* SECCIÓN DEL DOCUMENTO *
----
Desde hace casi dos años, la guerra en Gaza ha colocado a Estados Unidos en una posición cada vez más incómoda: la de proveedor incondicional de apoyo militar, político y logístico a Israel, incluso cuando las evidencias de abusos contra civiles, genocidio y de crímenes de guerra se acumulan en los despachos de Naciones Unidas y en los informes de organizaciones de derechos humanos. Durante meses, el debate público en Estados Unidos se había centrado en las transferencias masivas de armas (39.200 millones de dólares en ventas militares activas y otros 4.170 millones en transferencias desde octubre de 2023). Sin embargo, el informe más reciente de Human Rights Watch añade un matiz que desestabiliza el relato oficial: la complicidad ya no se limita a la munición, sino que alcanza al corazón de la cooperación militar.
El señalamiento es directo. HRW sostiene que los militares estadounidenses que han compartido inteligencia, participado en la planificación operativa israelí o asesorado en ataques específicos, pueden ser responsables penales de los crímenes de guerra cometidos con esa asistencia. El argumento jurídico no es nuevo: el Estatuto de Roma de la Corte Penal Internacional (CPI) establece que cualquier persona puede ser responsable si “ayuda, incita o asiste de otro modo” en la comisión de un crimen bajo su jurisdicción. Pero la novedad radica en la franqueza con que se documenta la integración de personal estadounidense en operaciones israelíes.
----
* REGISTROS EXTRAÍDOS *
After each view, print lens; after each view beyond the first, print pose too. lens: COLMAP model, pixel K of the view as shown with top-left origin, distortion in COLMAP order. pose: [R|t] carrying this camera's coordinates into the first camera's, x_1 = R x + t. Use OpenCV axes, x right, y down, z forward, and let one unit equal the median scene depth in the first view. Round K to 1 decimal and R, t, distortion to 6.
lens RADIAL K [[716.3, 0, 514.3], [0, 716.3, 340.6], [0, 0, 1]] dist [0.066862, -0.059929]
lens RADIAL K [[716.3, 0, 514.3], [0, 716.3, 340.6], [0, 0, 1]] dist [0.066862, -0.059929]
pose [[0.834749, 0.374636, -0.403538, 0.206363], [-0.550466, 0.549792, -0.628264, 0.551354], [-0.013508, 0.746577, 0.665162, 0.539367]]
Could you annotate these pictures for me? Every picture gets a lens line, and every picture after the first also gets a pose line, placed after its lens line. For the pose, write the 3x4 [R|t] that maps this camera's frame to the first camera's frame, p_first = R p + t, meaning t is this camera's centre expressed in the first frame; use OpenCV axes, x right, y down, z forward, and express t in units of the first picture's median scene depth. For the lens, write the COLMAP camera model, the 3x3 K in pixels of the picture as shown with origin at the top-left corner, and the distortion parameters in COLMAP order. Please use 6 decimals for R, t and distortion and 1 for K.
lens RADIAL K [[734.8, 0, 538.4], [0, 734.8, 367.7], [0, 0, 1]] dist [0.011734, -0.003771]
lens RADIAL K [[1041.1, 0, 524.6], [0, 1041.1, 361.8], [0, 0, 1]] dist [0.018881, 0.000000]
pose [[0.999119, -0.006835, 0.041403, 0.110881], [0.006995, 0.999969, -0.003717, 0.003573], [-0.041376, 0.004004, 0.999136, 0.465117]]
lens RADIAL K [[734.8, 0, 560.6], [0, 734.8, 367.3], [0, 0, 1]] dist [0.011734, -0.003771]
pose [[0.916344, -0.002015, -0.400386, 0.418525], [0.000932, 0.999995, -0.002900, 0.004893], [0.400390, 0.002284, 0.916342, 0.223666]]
----
* TAREAS REQUERIDAS *
1. Reproduce el tramo del texto sobre Gaza desde “El señalamiento es” hasta “en operaciones israelíes.”, intercambiando “HRW” por “Human Rights Watch”.
2. Por favor, prosigue el texto sobre Gaza a partir del punto en que se interrumpe.
Los registros no guardan relación con el texto sobre Gaza.

* RESPUESTAS *
1.
El señalamiento es directo. Human Rights Watch sostiene que los militares estadounidenses que han compartido inteligencia, participado en la planificación operativa israelí o asesorado en ataques específicos, pueden ser responsables penales de los crímenes de guerra cometidos con esa asistencia. El argumento jurídico no es nuevo: el Estatuto de Roma de la Corte Penal Internacional (CPI) establece que cualquier persona puede ser responsable si “ayuda, incita o asiste de otro modo” en la comisión de un crimen bajo su jurisdicción. Pero la novedad radica en la franqueza con que se documenta la integración de personal estadounidense en operaciones israelíes.

2.
No se trata de especulaciones. En octubre de 2024, el entonces presidente Joe Biden reconoció que miembros de las fuerzas especiales y de la inteligencia de Estados Unidos ayudaron a Israel a localizar y atacar a líderes de Hamás, incluido Yahya Sinwar. Más recientemente, la propia Casa Blanca admitió que Israel consultó a Washington antes de reanudar una serie de ataques aéreos el 18 de marzo, en los que murieron más de 400 personas en un solo día. Si tales operaciones constituyen crímenes de guerra (como sugieren expertos en derecho internacional por su carácter indiscriminado), la línea de responsabilidad alcanza a los asesores y estrategas estadounidenses que las facilitaron.
El caso más simbólico se produjo con el bombardeo al hospital Al-Nasser, que dejó veinte muertos, entre ellos cinco periodistas. El ataque se suma a la larga lista de hospitales, escuelas y campos de refugiados destruidos en Gaza. Aquí, el argumento legal se entrelaza con el político: la doctrina estadounidense, que insiste en “apoyar a Israel en su derecho a defenderse”, choca frontalmente con las imágenes de fosas comunes y cadáveres de civiles.
La impunidad como política de Estado
Los militares estadounidenses podrían enfrentarse a procesos judiciales en tribunales internacionales o en países con jurisdicción universal como Alemania o Bélgica. En la práctica, esa posibilidad es remota. La CPI, desbordada y sujeta a fuertes presiones políticas, difícilmente se atrevería a desafiar abiertamente a Estados Unidos. Y Washington ha demostrado en el pasado (amenazando con sanciones a jueces de la CPI cuando se investigaban abusos en Afganistán) que está dispuesto a defender con agresividad su inmunidad autoimpuesta.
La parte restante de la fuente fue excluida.